Speed ​​and acceleration

The velocity is the ratio of the length of a small, at least approximately, straight piece of the trajectory to the time it takes the object to traverse this stretch. The smaller the stretch, the more accurately can be a time and place to assign a specific instantaneous velocity. The velocity has a direction corresponding to the direction of movement at the time. The velocity is a vector which is tangent to the trajectory at the relevant point.

As they proceed on the path curve, the speed can change the one hand, its amount and on the other hand their direction. What is referred to in slang depending on the situation as acceleration, braking or cornering, ie in physics and engineering uniform acceleration. Acceleration is defined as the ratio of change of the velocity vector to the time period in which the change takes place. In tangential changes only the magnitude of the speed at only the normal acceleration direction. In the general case the vector sum results from tangential acceleration and normal acceleration the acceleration vector.

Mathematically, the path-time law of a point-like object, which is the position vector, a continuous function of time. Is it also differentiable, the first derivative of the velocity vector, the second derivative is the acceleration vector.

Special forms of the movement of individual objects

Uniform rectilinear motion

Of rectilinear uniform motion is when the trajectory is a straight line portion, and the velocity at each point of the path is the same. A uniform rectilinear motion is occurring exactly when the acceleration is zero everywhere.

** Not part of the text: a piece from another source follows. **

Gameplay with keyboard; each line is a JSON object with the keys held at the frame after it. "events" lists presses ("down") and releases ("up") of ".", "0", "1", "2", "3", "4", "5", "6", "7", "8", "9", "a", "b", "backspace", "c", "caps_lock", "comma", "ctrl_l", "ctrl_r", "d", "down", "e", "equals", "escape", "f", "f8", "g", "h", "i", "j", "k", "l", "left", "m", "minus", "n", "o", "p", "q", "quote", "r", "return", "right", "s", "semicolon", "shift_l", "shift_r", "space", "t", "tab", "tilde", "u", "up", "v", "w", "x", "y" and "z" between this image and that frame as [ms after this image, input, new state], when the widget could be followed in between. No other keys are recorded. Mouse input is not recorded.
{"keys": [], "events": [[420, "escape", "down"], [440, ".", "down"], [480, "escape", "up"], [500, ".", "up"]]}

Uniformly accelerated motion

With a uniformly accelerated motion, the acceleration of the same magnitude and the same direction at each point of the trajectory. The trajectory of a uniformly accelerated motion is either a line segment or a parabola.

Circular motion

In a circular movement, the trajectory is circular. If, in a circular motion of the magnitude of the velocity is the same everywhere, then it is the uniform circular motion, having a zero tangential acceleration and normal acceleration is directed to the circle center.

Periodic motion

For a periodic motion the object under observation after a certain time, the period versa, back to the starting point and back it has the same direction and the same speed. Periodic movements have closed trajectories. The circular movement is a special case of a periodic motion.

Harmonic oscillation

Another example of a periodic motion of the harmonic oscillation, at which the change of the location in time follows a sine function. A classic example of a harmonically oscillating object is a spring pendulum. In general, each object oscillates harmoniously which is slightly displaced from an equilibrium position. Fourier analysis is any periodic movement can be represented as the sum of harmonics whose frequencies are integer multiples of the fundamental frequency, the inverse of the period duration.

Ergodic movement

In an ergodic motion the trajectory fills a space cut evenly.

Dynamics

A straight - uniform motion of a point-like object is made after it is once set in motion, without further intervention unchanged ever-advancing ( inertia principle of mechanics). For all the changes the action of a force is blamed. This is also the basic definition of force in physics and engineering.

Equations of motion

A movement equation is a differential equation whose solution is the path-time law. Equations of motion are ordinary differential equations of second order in time. The fundamental equation of mechanics establishes a relationship between the applied force and the second derivative of the distance-time law. By determining the position and velocity at a given time as initial conditions the further time evolution is uniquely determined. In other words, one knows all the attacking forces, so you can - starting from the initial conditions - predict or calculate back the movement of the object.

Chaotic motion

From a chaotic motion occurs when the equation of motion is such that small changes in the initial conditions large changes in the resulting movement have resulted.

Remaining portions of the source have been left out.